* _PROBLEM DESCRIPTION_: Across the entries below, please work out how many lines contain the string "mais" and give only the number.

[Collected data]
▼
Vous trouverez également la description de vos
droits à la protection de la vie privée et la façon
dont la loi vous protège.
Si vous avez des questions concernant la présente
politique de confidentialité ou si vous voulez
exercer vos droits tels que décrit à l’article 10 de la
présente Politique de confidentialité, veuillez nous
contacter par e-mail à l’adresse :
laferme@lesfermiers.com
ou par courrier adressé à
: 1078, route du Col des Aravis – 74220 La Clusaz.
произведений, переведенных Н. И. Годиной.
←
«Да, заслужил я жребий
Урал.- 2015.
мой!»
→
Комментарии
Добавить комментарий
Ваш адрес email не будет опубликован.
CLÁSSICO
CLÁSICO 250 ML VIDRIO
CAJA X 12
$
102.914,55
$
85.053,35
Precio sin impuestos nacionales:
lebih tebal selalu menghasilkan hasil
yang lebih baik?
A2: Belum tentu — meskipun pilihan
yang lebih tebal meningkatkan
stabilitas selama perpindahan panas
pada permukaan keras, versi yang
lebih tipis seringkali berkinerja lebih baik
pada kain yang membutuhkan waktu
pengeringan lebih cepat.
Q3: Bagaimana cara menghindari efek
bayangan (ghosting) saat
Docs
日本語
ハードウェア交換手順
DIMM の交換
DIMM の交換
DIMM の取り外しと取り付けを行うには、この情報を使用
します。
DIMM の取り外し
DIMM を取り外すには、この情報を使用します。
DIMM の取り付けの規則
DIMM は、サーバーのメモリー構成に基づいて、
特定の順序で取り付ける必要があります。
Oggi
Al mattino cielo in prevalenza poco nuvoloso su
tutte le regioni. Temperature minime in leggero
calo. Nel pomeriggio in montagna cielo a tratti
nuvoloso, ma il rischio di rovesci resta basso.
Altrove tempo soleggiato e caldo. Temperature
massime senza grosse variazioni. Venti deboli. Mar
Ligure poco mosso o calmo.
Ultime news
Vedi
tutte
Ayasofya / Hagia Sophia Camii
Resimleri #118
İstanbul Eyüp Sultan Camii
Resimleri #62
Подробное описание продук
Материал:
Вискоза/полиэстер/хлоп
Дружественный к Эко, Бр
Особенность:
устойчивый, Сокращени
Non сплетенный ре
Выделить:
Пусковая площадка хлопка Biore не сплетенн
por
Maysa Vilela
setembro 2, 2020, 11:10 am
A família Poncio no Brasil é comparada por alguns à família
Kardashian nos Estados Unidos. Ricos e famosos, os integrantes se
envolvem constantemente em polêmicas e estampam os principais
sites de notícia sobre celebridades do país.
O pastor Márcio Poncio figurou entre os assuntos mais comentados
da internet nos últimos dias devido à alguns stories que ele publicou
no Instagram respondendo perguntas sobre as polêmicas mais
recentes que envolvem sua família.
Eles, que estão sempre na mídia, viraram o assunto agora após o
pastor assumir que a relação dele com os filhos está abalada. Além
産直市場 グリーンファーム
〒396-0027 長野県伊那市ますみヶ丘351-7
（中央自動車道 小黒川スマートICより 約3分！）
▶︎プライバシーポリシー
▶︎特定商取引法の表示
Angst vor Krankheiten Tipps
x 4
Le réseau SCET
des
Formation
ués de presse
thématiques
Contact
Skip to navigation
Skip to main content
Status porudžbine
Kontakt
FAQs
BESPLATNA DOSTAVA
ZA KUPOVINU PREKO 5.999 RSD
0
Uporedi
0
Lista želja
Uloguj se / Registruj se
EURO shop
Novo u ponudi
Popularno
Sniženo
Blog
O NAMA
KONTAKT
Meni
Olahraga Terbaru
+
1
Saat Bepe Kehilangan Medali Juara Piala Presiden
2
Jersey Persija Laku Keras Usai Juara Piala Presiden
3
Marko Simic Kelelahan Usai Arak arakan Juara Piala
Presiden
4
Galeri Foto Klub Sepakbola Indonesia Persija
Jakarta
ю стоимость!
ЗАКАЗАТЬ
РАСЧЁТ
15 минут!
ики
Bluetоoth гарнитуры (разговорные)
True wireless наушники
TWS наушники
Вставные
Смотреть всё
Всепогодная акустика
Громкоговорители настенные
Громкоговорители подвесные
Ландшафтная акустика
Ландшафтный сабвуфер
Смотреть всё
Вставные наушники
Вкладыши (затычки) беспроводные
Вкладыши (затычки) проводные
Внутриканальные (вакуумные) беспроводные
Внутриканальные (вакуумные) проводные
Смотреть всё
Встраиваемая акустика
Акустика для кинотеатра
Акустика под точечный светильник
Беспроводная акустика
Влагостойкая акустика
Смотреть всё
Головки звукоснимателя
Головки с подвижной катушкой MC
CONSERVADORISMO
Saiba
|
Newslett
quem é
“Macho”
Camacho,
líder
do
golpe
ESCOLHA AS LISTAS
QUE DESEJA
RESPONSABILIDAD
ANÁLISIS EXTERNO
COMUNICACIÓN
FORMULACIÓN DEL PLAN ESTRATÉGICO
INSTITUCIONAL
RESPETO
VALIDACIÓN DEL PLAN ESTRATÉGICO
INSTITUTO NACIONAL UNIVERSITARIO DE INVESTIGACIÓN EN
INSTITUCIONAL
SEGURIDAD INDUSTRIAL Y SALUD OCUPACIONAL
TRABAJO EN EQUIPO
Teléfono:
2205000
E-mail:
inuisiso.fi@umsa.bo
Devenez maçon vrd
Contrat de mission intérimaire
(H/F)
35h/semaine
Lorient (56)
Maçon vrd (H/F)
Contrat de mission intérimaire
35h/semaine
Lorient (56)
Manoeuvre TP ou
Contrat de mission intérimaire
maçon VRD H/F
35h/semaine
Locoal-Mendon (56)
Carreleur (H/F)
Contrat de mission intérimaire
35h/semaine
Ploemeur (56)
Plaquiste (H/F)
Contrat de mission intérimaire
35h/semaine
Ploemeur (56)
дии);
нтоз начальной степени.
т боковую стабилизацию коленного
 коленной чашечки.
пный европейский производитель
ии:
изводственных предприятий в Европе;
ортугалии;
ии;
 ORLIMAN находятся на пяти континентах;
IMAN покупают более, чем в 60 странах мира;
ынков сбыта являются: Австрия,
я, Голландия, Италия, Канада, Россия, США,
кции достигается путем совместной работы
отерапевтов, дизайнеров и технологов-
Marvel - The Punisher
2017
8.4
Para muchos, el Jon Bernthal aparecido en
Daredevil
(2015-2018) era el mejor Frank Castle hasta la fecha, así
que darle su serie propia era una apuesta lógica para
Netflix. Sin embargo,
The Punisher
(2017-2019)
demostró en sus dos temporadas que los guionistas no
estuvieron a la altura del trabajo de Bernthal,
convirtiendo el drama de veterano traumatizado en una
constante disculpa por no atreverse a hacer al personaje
▲
* _ANSWER TO THE PROBLEM_: 2